Next up is to actually post the auto-generated HTML/Markdown onto the Steem blockchain, and I haven't made it this far. Right now, a person using this form would have to copy/paste from the output window into a Steem post. Here's a Sample Post after copy/paste from the java app into a Steemit post in the browser.

In order to connect the form to the blockchain, I'm planning to use the @steemj libraries from @dez1337. So far, I have downloaded this from the github site, updated it to use to the latest versions of log4j and slf4j and created a couple of rudimentary input operations to verify that I can connect to the blockchain.

Now here's the part where I call for help. This code has not been heavily maintained in the last couple years, so if there are any Java developers reading this, let's work together and get it up to date! Not sure if we'll need to fork it or if @dez1337 is still around to respond to pull requests.

Conclusion

So that's my progress this week. It's back to work after the holiday, so I don't know how soon I'll be moving forward again, but it has been a good learning experience. Hopefully, I can find some time to move forward slowly and surely.

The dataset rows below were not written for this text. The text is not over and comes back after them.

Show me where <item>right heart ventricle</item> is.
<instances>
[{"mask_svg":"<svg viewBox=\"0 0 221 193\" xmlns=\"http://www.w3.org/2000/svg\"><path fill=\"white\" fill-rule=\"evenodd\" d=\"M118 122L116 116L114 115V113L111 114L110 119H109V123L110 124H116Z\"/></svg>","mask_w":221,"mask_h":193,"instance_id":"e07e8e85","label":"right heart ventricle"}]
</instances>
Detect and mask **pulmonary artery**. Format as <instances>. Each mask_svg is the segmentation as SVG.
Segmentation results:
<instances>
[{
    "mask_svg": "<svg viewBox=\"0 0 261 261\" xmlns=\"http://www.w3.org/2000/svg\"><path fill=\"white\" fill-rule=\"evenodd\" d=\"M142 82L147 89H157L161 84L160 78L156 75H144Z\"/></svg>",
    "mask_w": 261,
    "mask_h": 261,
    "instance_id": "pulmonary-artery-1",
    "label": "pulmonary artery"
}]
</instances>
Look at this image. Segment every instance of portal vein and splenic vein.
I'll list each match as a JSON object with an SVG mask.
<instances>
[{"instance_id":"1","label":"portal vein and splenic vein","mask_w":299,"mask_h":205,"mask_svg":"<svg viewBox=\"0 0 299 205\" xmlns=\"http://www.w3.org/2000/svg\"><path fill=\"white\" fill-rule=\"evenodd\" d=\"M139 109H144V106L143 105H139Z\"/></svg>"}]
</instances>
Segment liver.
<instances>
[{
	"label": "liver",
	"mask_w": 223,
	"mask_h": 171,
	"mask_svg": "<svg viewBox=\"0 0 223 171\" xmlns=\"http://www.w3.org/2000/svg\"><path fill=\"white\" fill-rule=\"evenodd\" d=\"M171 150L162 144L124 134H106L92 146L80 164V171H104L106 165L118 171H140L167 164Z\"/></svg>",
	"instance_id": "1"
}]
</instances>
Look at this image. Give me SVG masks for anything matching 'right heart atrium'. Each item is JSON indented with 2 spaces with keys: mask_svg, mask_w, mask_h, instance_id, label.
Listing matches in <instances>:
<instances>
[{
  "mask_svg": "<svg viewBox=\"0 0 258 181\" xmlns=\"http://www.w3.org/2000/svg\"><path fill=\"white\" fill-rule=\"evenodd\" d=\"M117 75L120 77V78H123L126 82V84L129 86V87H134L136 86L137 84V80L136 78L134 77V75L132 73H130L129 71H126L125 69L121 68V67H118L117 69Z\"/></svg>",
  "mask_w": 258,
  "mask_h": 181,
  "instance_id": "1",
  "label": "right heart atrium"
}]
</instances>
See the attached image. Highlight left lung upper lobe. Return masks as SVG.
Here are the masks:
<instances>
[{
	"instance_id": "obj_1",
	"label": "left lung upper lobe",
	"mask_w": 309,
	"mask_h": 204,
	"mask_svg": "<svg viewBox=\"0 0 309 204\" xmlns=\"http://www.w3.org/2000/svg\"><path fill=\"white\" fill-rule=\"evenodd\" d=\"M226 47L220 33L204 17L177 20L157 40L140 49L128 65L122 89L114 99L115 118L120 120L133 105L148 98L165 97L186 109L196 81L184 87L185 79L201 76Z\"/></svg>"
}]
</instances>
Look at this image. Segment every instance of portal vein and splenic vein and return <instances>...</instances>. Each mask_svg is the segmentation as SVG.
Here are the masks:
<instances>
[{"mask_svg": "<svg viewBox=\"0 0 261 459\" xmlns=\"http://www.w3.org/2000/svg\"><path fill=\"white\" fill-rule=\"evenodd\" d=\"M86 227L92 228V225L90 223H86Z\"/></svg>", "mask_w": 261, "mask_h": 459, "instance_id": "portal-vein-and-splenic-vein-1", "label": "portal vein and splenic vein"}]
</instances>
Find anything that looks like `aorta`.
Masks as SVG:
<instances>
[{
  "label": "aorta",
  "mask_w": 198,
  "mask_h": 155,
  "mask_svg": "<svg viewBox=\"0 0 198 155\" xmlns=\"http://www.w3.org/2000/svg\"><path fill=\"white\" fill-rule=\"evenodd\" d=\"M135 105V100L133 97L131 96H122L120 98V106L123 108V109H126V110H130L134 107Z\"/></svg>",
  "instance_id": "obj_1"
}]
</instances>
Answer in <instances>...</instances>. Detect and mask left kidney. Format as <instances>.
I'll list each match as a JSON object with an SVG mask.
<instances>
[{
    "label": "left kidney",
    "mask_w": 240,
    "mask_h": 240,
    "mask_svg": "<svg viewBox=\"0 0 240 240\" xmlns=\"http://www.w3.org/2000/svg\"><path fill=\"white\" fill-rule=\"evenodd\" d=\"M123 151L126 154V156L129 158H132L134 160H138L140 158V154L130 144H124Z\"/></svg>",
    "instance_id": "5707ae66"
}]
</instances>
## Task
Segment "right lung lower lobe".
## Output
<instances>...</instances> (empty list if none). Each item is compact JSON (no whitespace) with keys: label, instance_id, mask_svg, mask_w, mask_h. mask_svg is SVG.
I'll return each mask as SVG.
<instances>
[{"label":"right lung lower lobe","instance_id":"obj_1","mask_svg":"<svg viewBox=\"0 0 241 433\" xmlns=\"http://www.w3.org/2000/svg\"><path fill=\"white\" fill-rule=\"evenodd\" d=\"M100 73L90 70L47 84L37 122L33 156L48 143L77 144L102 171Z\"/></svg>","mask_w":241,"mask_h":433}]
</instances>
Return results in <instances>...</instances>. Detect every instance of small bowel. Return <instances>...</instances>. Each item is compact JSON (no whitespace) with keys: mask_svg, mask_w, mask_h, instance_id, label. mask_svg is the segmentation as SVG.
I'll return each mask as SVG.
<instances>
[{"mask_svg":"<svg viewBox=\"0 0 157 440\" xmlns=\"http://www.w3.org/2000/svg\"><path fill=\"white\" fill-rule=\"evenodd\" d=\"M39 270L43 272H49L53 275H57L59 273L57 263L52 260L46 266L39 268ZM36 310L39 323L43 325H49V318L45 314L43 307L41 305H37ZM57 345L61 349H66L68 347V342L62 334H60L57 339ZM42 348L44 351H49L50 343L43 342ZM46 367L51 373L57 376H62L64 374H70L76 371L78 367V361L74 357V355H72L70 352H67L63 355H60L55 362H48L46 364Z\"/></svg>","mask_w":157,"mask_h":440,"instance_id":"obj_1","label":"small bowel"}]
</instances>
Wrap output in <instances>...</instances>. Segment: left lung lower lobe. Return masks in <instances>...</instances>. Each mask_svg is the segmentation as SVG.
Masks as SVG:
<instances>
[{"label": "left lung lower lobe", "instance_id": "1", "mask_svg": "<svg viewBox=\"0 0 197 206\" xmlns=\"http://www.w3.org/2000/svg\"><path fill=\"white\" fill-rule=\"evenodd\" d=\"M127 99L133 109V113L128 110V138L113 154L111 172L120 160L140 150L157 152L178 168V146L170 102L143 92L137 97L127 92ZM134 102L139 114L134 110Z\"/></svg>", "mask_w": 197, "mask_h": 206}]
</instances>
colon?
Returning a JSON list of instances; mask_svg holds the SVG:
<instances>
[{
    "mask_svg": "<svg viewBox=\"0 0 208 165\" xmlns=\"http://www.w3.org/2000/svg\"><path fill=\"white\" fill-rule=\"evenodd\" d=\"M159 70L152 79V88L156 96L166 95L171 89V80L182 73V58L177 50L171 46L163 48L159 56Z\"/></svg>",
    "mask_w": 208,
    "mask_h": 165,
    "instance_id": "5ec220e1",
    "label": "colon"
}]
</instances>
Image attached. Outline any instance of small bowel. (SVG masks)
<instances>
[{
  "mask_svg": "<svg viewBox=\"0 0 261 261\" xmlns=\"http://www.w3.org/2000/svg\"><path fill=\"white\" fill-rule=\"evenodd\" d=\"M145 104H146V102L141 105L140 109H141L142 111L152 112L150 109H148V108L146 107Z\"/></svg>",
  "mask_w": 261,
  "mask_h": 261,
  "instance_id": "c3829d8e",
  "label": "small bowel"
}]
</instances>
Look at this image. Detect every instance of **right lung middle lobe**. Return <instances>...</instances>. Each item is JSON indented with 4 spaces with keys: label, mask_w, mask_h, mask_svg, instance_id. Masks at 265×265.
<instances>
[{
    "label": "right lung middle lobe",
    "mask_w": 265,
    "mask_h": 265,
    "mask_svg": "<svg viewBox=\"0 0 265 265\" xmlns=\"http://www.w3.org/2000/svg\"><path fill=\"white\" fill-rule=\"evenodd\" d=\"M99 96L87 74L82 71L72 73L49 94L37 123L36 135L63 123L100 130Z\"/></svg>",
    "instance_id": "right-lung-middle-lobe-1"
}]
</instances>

If there are any java developers who are interested in modernizing SteemJ, I'd be willing to set up a SteemJ community on Steem where we can collaborate on the effort. It would be good to get some other community moderators, too! As they say, "Many hands make light work." Who's in?


Thank you for your time and attention.

As a general rule, I up-vote comments that demonstrate "proof of reading".




Steve Palmer is an IT professional with three decades of professional experience in data communications and information systems. He holds a bachelor's degree in mathematics, a master's degree in computer science, and a master's degree in information systems and technology management. He has been awarded 3 US patents.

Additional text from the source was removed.